For at least 250 years, Carpenter said, evangelicals have placed a premium on understanding things of God as a crucial sign of an individual’s salvation.
Carpenter said anyone unsure of personal righteousness, especially in the 18th and 19th centuries, would likely hear from an evangelist: “If you can’t be more certain than that, then maybe you ought to doubt your salvation, and you can settle that today (by surrendering to Jesus Christ).”
The point, said Carpenter, was that “God really is going to make things clear to you, all kinds of things.”
Through the decades, scholars say, this notion of the saved as knowledgeable in all things godly has allowed little room for divine mystery.
But evangelical leaders today are increasingly admitting a lack of answers.
Evangelist Luis Palau, for instance, offered no explanation for why God allowed heavy rain to hinder his October “DC Festival,” an event that had high expectations after years of planning.
“You either believe that God is sovereign, that He makes no mistakes, that His way is perfect, as the Bible said, or you don’t,” Palau told a drenched and diminished crowd on the National Mall. “And I believe it.”
Palau isn’t the only high-profile evangelical scratching his head over the weather.
On Oct. 21, Jerry Falwell wrote in his newsletter, “What is the biblical significance of all these global disasters which have befallen us recently? The honest answer is, I do not know.”

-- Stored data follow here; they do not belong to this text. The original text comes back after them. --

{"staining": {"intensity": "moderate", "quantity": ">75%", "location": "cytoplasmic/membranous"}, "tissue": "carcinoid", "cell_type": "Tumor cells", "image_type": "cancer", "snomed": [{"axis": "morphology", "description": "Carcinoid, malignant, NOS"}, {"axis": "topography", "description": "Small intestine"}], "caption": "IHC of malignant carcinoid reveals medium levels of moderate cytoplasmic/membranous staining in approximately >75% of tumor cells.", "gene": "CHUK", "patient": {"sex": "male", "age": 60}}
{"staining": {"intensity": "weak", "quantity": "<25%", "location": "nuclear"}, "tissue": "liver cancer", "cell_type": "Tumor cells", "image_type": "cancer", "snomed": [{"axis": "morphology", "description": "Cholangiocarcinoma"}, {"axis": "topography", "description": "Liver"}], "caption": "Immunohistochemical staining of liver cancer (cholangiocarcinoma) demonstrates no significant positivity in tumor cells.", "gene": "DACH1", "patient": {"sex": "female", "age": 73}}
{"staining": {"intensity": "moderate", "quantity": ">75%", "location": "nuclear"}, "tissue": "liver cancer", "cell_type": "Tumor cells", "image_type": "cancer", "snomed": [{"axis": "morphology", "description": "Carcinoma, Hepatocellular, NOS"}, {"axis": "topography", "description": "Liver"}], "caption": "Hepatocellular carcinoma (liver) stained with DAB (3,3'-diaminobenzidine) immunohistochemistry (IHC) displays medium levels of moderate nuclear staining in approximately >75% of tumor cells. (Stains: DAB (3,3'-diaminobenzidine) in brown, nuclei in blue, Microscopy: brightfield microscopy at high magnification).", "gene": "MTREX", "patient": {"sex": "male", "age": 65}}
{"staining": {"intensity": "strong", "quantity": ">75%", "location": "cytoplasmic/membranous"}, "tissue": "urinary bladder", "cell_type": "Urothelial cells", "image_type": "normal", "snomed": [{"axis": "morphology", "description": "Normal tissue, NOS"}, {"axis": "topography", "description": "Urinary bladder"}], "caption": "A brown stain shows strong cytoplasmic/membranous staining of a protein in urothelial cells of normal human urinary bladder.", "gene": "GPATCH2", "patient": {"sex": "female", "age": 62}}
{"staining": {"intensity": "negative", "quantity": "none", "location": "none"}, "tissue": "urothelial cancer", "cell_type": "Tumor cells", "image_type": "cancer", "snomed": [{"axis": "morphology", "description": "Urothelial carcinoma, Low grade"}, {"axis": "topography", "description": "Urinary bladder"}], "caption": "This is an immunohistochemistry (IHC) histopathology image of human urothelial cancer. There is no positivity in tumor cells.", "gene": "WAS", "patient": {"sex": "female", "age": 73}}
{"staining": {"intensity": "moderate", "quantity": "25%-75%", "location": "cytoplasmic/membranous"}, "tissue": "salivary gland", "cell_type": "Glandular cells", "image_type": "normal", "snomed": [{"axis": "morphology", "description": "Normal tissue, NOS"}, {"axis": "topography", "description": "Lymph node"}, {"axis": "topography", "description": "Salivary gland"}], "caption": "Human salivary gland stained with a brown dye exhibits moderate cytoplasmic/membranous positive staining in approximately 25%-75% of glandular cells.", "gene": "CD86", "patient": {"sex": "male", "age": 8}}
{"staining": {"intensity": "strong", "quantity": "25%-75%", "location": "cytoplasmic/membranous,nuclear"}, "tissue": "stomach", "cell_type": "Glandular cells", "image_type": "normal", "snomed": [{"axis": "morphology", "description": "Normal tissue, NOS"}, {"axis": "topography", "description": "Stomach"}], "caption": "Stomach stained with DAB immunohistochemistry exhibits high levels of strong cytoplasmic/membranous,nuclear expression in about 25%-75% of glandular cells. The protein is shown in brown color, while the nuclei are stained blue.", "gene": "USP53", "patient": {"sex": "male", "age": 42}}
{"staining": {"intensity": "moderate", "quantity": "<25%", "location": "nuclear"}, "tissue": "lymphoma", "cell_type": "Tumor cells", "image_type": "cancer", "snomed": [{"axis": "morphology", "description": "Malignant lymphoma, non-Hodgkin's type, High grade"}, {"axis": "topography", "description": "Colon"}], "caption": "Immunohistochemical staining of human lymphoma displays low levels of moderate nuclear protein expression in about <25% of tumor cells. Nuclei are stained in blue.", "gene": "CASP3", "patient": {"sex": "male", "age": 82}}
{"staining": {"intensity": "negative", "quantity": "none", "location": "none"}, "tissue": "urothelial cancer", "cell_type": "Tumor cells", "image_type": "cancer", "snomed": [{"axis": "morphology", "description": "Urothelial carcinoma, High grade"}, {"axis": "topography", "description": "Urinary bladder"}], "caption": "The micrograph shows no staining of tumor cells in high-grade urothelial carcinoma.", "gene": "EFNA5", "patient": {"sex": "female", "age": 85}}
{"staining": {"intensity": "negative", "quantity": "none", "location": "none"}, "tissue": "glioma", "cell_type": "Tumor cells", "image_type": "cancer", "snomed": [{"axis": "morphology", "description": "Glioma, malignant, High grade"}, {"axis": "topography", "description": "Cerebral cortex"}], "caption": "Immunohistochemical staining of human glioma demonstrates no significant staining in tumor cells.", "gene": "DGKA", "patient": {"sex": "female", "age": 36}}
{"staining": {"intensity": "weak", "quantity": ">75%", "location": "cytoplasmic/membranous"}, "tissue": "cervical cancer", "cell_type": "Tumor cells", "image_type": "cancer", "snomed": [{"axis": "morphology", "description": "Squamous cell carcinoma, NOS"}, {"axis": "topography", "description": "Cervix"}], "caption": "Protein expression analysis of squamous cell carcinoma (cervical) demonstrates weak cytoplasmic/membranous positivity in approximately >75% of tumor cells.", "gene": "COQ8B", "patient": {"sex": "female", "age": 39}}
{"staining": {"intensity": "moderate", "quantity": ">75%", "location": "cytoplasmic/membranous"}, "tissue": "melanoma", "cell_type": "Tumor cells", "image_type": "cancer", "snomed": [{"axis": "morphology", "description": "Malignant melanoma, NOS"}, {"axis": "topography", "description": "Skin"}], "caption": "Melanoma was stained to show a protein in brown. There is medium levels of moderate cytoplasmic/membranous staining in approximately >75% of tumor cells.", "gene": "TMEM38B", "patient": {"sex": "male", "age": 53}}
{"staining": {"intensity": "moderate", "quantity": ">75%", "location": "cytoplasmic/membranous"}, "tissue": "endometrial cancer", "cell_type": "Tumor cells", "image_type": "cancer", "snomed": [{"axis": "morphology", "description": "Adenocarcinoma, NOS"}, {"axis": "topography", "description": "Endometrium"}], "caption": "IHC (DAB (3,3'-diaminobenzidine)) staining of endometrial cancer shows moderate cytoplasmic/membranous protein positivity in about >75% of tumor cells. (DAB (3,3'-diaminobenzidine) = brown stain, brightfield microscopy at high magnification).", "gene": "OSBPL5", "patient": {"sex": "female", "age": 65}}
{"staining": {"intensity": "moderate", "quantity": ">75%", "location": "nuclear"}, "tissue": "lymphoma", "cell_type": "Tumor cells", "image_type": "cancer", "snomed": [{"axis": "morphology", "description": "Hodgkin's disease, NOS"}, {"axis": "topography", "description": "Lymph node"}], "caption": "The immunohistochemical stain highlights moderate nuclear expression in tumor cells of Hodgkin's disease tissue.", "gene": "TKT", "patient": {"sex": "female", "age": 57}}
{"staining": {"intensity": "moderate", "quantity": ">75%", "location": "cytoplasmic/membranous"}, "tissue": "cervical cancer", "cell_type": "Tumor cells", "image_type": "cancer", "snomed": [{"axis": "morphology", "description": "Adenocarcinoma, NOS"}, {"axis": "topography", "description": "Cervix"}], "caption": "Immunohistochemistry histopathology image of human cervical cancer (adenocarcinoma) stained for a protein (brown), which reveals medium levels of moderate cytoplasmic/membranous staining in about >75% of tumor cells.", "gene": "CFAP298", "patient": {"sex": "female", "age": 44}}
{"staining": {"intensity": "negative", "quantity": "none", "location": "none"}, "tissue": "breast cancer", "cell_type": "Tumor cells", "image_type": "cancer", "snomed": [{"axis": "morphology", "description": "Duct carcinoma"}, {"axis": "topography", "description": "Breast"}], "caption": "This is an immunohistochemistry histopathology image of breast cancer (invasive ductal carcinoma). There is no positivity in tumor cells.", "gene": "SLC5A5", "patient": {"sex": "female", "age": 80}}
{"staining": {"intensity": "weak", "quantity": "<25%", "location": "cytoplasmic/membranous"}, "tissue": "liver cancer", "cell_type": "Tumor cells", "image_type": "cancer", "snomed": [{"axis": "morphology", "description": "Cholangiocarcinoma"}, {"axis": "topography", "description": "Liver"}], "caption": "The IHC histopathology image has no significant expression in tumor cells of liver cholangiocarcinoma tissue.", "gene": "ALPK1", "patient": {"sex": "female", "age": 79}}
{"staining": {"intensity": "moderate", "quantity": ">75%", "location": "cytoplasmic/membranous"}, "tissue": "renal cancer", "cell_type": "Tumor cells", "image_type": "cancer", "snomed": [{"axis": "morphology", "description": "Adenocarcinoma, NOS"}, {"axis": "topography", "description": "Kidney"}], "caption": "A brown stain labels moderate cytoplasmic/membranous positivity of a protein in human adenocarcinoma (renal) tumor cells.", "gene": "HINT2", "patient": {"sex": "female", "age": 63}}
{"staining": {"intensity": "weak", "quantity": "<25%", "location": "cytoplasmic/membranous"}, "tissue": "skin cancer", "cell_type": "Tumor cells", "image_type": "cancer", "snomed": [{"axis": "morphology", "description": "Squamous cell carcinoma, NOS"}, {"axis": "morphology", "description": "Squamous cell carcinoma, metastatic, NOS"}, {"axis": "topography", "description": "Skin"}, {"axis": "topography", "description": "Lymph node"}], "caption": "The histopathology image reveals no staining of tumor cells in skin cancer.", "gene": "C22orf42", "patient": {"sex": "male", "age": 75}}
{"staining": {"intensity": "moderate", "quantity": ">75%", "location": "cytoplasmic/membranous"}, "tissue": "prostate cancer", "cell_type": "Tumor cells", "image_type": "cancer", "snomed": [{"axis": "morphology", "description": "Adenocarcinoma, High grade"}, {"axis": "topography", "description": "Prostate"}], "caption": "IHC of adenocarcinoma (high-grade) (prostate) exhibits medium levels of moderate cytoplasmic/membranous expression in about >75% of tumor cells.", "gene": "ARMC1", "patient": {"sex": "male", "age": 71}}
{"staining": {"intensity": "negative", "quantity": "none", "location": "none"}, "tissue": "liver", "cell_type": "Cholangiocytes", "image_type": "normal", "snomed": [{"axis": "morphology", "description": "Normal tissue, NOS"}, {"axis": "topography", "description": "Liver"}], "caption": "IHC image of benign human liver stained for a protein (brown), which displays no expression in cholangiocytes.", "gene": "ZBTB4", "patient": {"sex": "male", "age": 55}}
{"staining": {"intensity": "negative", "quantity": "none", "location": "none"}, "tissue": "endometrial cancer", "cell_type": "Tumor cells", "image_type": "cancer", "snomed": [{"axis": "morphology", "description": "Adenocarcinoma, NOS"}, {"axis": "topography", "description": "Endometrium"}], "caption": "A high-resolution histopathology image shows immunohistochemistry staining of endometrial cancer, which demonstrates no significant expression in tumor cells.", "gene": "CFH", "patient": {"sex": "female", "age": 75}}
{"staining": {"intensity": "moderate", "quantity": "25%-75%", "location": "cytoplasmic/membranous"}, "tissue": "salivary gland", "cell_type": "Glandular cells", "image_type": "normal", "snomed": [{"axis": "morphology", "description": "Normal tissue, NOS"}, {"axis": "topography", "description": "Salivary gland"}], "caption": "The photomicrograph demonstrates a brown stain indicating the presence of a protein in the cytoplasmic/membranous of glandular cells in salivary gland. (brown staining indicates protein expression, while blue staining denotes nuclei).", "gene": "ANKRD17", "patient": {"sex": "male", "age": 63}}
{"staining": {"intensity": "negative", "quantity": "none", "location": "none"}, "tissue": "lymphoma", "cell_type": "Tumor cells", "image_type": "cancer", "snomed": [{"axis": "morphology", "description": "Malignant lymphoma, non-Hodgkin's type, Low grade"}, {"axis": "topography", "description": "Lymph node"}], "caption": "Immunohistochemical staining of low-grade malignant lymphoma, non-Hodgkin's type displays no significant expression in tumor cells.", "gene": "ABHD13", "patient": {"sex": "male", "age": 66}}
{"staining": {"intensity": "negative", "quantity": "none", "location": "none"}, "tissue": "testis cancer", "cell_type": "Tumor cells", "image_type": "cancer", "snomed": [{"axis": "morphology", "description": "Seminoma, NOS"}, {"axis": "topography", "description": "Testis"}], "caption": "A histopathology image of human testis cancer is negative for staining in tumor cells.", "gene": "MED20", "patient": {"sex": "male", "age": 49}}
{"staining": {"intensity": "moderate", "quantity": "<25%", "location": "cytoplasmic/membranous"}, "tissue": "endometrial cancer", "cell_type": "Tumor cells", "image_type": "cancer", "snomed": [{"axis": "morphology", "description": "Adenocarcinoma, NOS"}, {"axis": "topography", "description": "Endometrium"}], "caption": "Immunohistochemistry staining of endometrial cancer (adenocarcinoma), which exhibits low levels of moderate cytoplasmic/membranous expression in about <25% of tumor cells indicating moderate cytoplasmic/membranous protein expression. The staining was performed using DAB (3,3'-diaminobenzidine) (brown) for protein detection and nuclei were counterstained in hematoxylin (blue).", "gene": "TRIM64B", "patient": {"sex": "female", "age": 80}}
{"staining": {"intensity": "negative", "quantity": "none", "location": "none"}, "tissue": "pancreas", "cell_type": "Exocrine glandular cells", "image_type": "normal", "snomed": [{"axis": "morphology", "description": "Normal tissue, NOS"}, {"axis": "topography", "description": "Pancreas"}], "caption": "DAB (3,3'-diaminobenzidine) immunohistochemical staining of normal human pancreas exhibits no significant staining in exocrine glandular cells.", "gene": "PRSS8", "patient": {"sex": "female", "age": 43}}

Falwell’s open befuddlement is a shift for a Southern Baptist preacher who infamously said the Sept. 11, 2001, attacks were divine judgment for “throwing God out of the public square.”
Perhaps the days are fading, Carpenter suggests, when evangelicals “think they have power to convince and persuade (only) as long as they have power to explain.”
Meanwhile, hunger for the mysterious seems to be growing, scholars say, especially among young adult evangelicals.
They flock to the simple chanting of Taize-style services and inhale incense in the Orthodox, Roman Catholic and Anglican churches they’ve joined.
And young evangelicals welcome books pondering the mysterious side of God from writers such as Donald Miller and James Emery White, according to Jana Riess, religion book review editor at Publishers Weekly magazine.
“I certainly think,” said Riess, “(that) some of the younger generation (of evangelicals) are interested in letting God be mysterious and are comfortable with that.”
As they ponder life’s uncertainty in a post-Sept. 11, disaster-prone world, evangelical leaders are daring to speak of mystery even beyond the weather.
“All evangelical leaders today are dealing with much more sophisticated clienteles and are themselves theologically more nuanced” than in decades past, said David Edwin Harrell, professor emeritus of history at Auburn University and an expert on evangelical leaders of the 20th century.
“Neither for their own personal theologies nor for their customers are they going to offer the old-time, one-dimensional view of God,” Harrell said.
“There is something afoot, clearly, and that is that these are people who are looking in a broader and different way at God and His working from what many early evangelicals (in the 1940s and ’50s) would have.”